Stingo is fairly quiet at the start and keeps to himself. His first knowledge of Sophie and Nathan is hearing them having sex in the room above his. Next thing Nathan is storming out of the house in a fit of rage where he exchanges some less than flattering words with Stingo. When Nathan returns and makes up with Sophie, he apologises to Stingo and the trio become close friends. Nathan is obsessed with the Holocaust and the injustice of the Nazis that escaped the trials at Nuremberg. He is both loving and hostile with Sophie, reminding her of her good fortune in surviving the war while many of her people including her parents and husband all died. Over time Stingo learns many difficult truths about Sophie and in a series of flashbacks we witness her as a young woman in awe of her father and later as a prisoner of the Nazis. Only at the very end of the film do we learn of the choice Sophie had to make.

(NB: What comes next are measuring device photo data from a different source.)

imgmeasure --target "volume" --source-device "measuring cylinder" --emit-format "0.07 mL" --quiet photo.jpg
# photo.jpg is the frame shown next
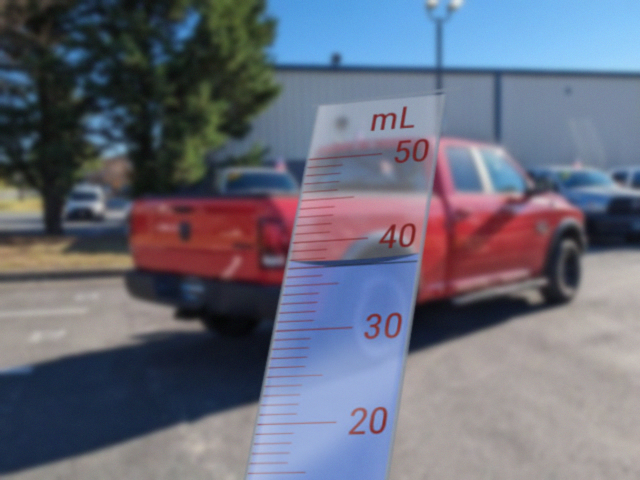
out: 37 mL
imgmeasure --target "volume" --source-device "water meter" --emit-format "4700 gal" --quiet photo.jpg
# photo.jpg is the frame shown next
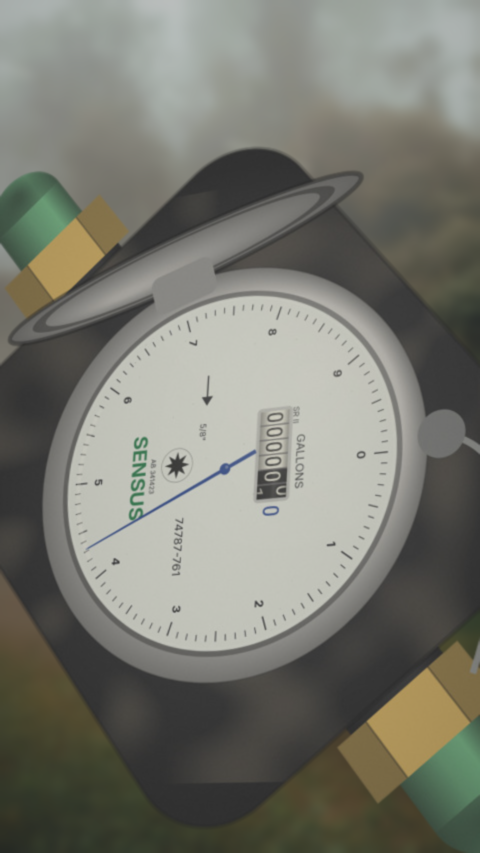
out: 4.3 gal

Sophie’s Choice is rightly hailed as a well-acted drama with Meryl Streep’s Oscar-winning performance considered one of the finest ever committed to film. The critics don’t lie. Streep is superb as Sophie who initially appears glamorous and at ease with her life in America but beneath that smile are painful memories eating away at her. The depictions of Sophie in Auschwitz may not be violent, but seeing her emaciated and with shortened hair is more than enough to emphasize one of the darkest periods in world history there will ever be. Kline and MacNichol provide solid support in their respective leads but the performance of Streep is the dominant factor here and it doesn’t disappoint. At 150 minutes the film may seem overlong to many people and perhaps it could have been condensed a little but at no point did I feel bored by the difficult events portrayed. If you do watch Sophie’s Choice be prepared for the emotional ending that hits hard and for the famous scene that Streep did in one take because she couldn’t bring herself to film it more than once.

Sophie’s Choice is a powerful drama spearheaded by what is perhaps Meryl Streep’s finest performance to date. Three great leads and a storyline that very carefully unravels Sophie’s past is well-paced and delivers an emotional hammer blow in those final reels. There is more to Sophie’s Choice than one peformance alone of course but it’s hard to look beyond the character of Sophie as the undoubted highlight here.